Schau dir gemeinsam mit deinem Kind die Schulnachricht an. Dabei ist wichtig, dass du dein Kind zur Beurteilung seiner eigenen Leistung anleitest: Wo ist es mit sich selbst zufrieden und wo nicht? Sind einzelne Fächer sehr schwach, solltest du dich mit deinem Kind auf einen realistischen Zielwert für das Jahresende einigen. Ganz wichtig: Keine Vorwürfe machen! Was passiert ist, ist vorbei. Der Blick zurück bringt nur etwas, wenn man damit verhindern kann, dass es im nächsten Semester noch einmal passiert. Frag dein Kind, woran es seiner Meinung nach liegt, dass die Note nicht so gut geworden ist, und was es von nun an anders machen will.

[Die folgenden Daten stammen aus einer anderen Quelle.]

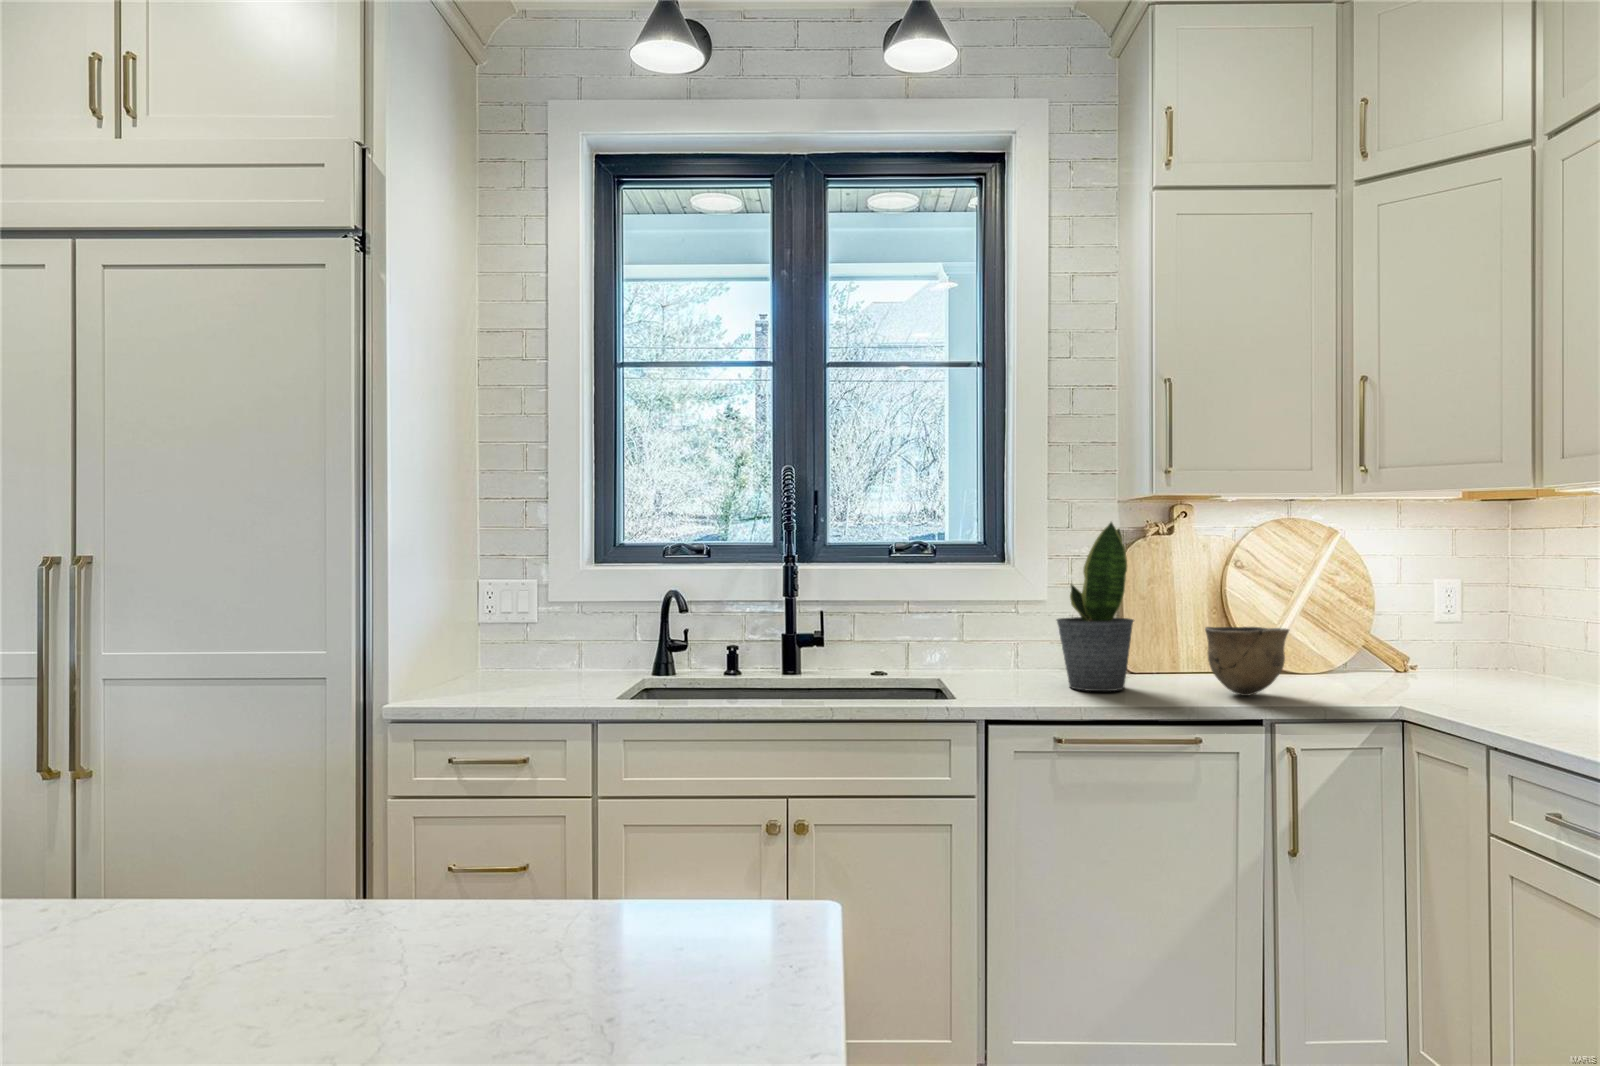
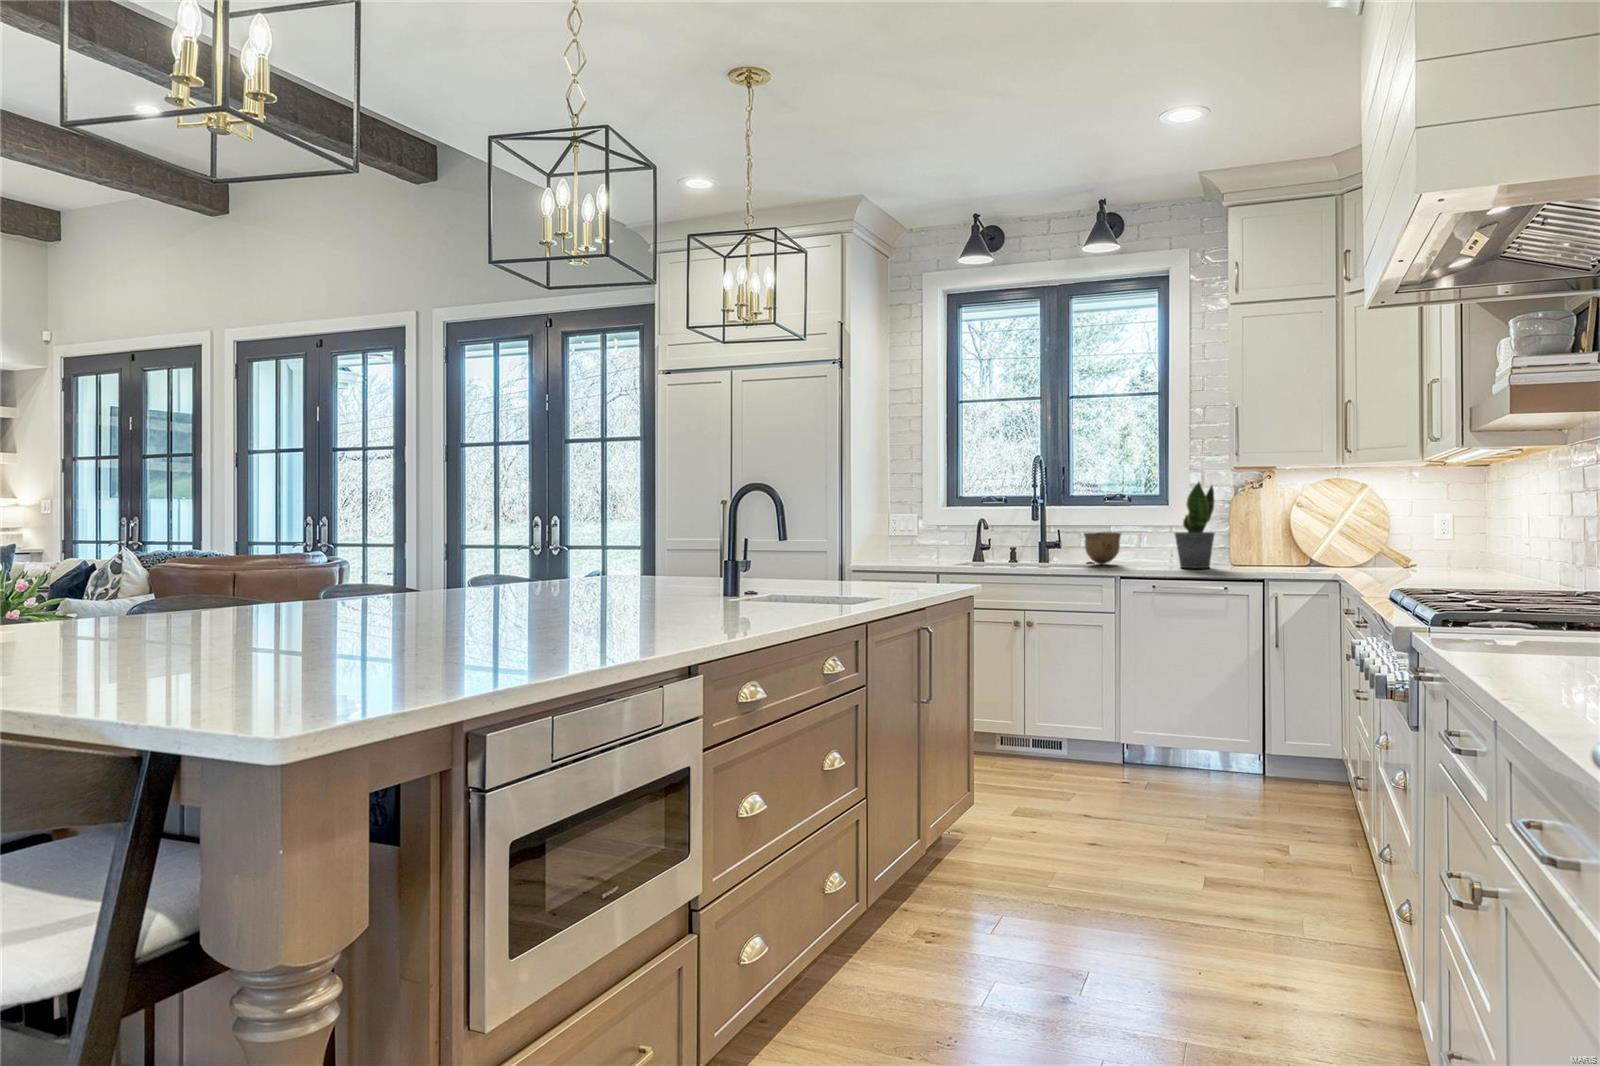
bowl: present [1205,627,1289,696] -> present [1084,532,1121,564]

Auch sollte man alles in Relation sehen: Wenn dein Kind in Sprachen nicht gut ist und hart für seinen Dreier gearbeitet hat, ist der Dreier eine gute Note – auch wenn der Klassenschnitt vielleicht darüber liegt oder du selbst in dem Fach früher besser warst. Dafür hat es in anderen Bereichen seine Stärken.

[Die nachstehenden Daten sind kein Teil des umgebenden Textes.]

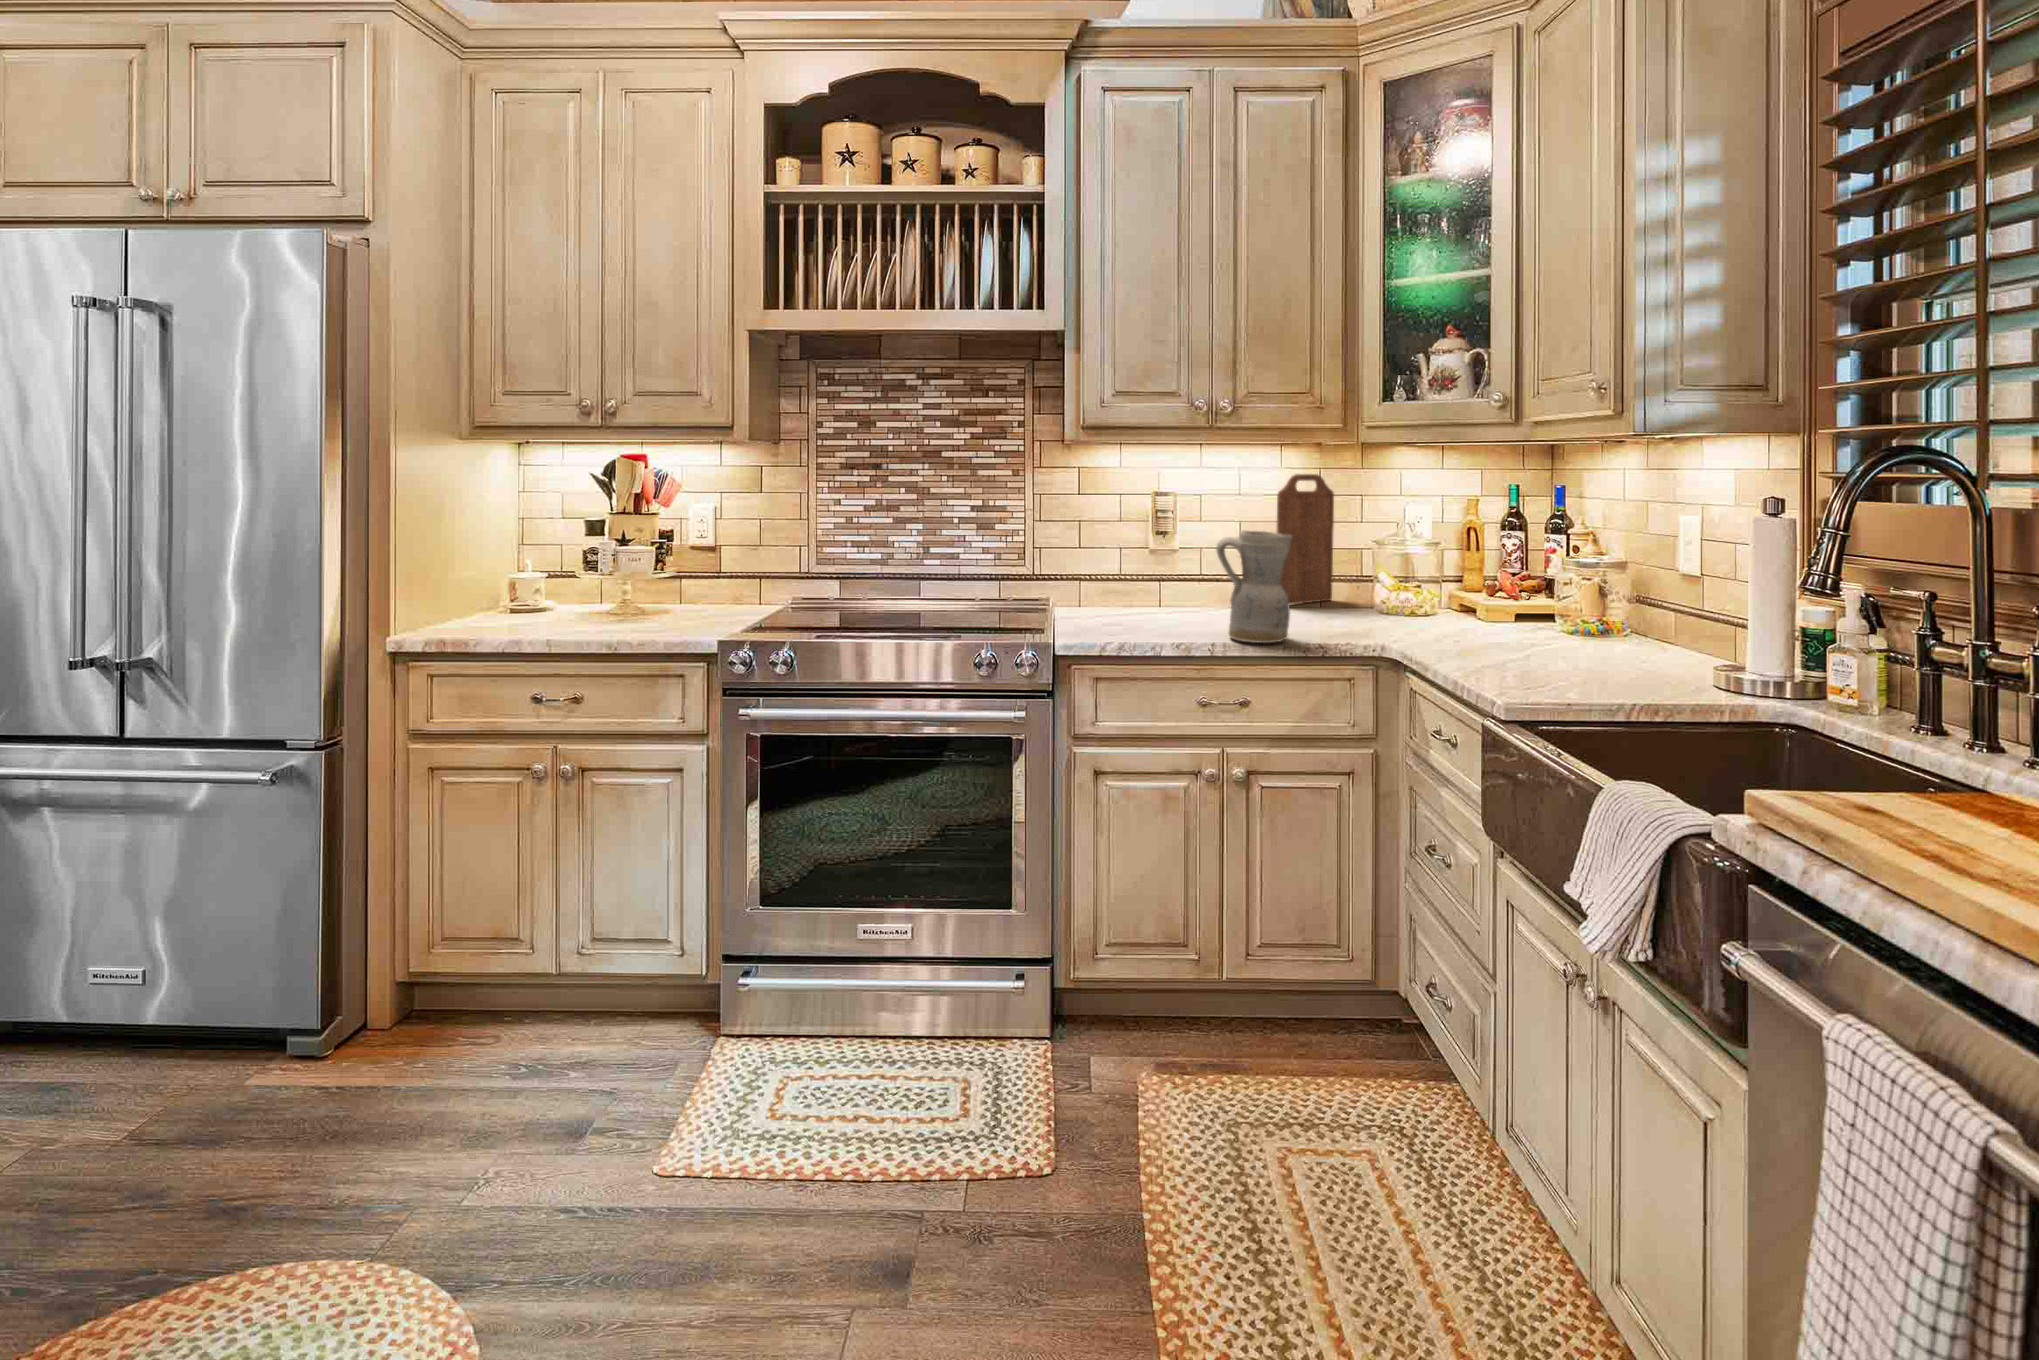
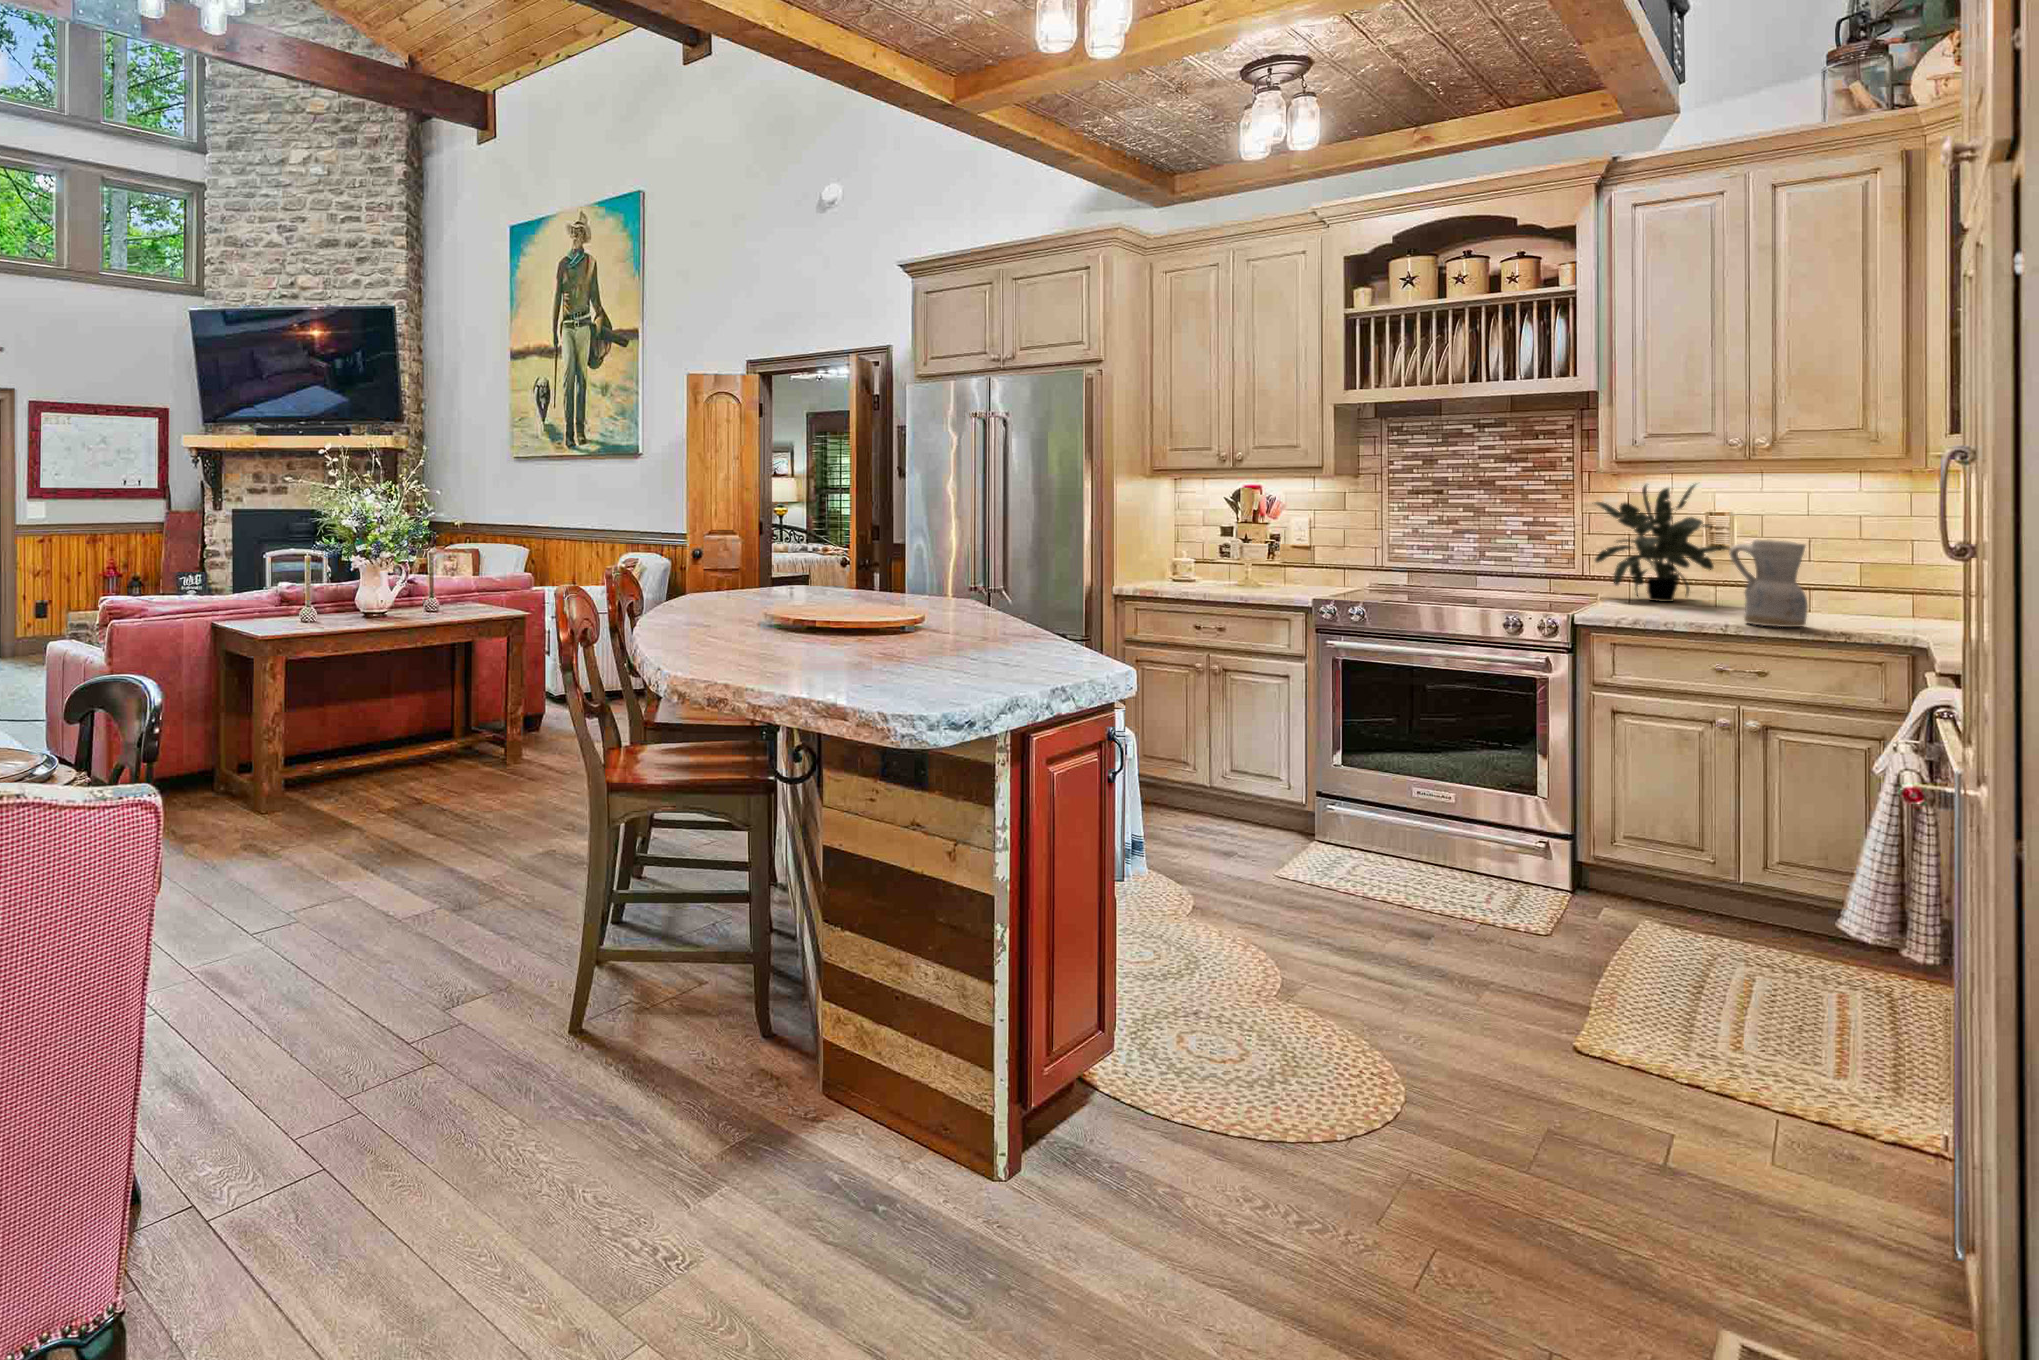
potted plant: none [1052,455,1191,606] -> present [1595,484,1730,602]
cutting board: present [1277,474,1334,604] -> none [1830,499,1909,612]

Es ist wichtig, dass dein Kind keine Lücken im Lernstoff mitschleppt. Das rächt sich früher oder später, weil die meisten Fächer aufbauend unterrichtet werden. Kann dein Kind selbst nicht sagen, welche Themen ihm fehlen, solltest du das Gespräch mit der jeweiligen Lehrkraft suchen. Lass dir Übungen zeigen, die dein Kind wiederholen sollte. Fühlst du dich dem Stoff nicht hundertprozentig gewachsen, kannst du auf Nachhilfe zurückgreifen. Manchmal kennt der Lehrer ältere Schüler, die für einen geringeren Stundensatz als professionelle Institute helfen und dazu noch genau wissen, worauf der Lehrer Wert legt und wie die Themen erklärt wurden bzw. abgeprüft werden.
Weiters ist sehr wichtig, dass dein Kind gleich voll konzentriert ins zweite Semester startet und mitlernt, damit keine Defizite bleiben. Wie sehr du das kontrollierst, ist einerseits abhängig von den Fächern, andererseits von der Selbständigkeit deines Kinders. In Fächern, wo dein Kind gut ist, kannst du dich eher zurückhalten. Bei den schwächeren Fächern solltest du dir immer wieder Mitschriften und Hausübungen zeigen lassen, um sicherzugehen, dass dein Kind nichts verpasst. Das erkennst du, indem du dir die Korrekturen des Lehrers ansiehst. Viele Fehler sollten ein Alarmsignal sein, dass dein Kind Unterstützung braucht.
Gerade vor Prüfungen ist es für jüngere Kinder eine Hilfe, abgeprüft zu werden. So wird der Stoff wiederholt, du kannst einige Punkte noch einmal mit deinem Kind durchgehen und siehst, wo es noch hakt. Ältere Kinder können sich meist schon selbst abfragen. Nur bei wirklichen Problemfächern ist es sinnvoll, dass du nach wie vor unterstützt. Denn manchmal neigen Kinder zur Vogel- Strauß- Taktik und verleugnen Lernprobleme – frei nach der Devise "Das werde ich schon irgendwie hinbekommen".
Da es unterschiedliche Lerntypen gibt, solltest du darauf achten, welcher Typ dein Kind ist. Ist es der Auditive, der über Vorsagen und Zuhören lernt? Oder eher der Visuelle, der sich merkt, wo die Informationen wie geschrieben waren und deshalb viel mit Unterstreichen und Markieren arbeiten sollte? Auch gibt es den Kommunikativen, der sich den Stoff gern selbst erklärt bzw. darüber spricht, sowie den Motorischen, der über Bewegung lernt – also beim Lernen und Reklamieren gerne aufsteht, gern schreibt usw.
Schlage deinem Kind verschiedene Möglichkeiten vor, wie es sich die Inhalte merken kann. Vielleicht hilft es ihm, sich den Stoff selbst vorzulesen, vielleicht kann es mit Leuchtstiften gut arbeiten, vielleicht helfen von ihm selbst geschriebene Zusammenfassungen. Manchmal ist auch eine Mischung aus all dem gut.
Achte darauf, dass dein Kind sich regelmäßig und gesund ernährt: Wichtig sind viel Obst und Vollkornprodukte sowie Gemüse und mageres Fleisch. Wenig Zucker und Fett – denn das ist eine Belastung für den Körper und sorgt für Schwankungen im Energiehaushalt.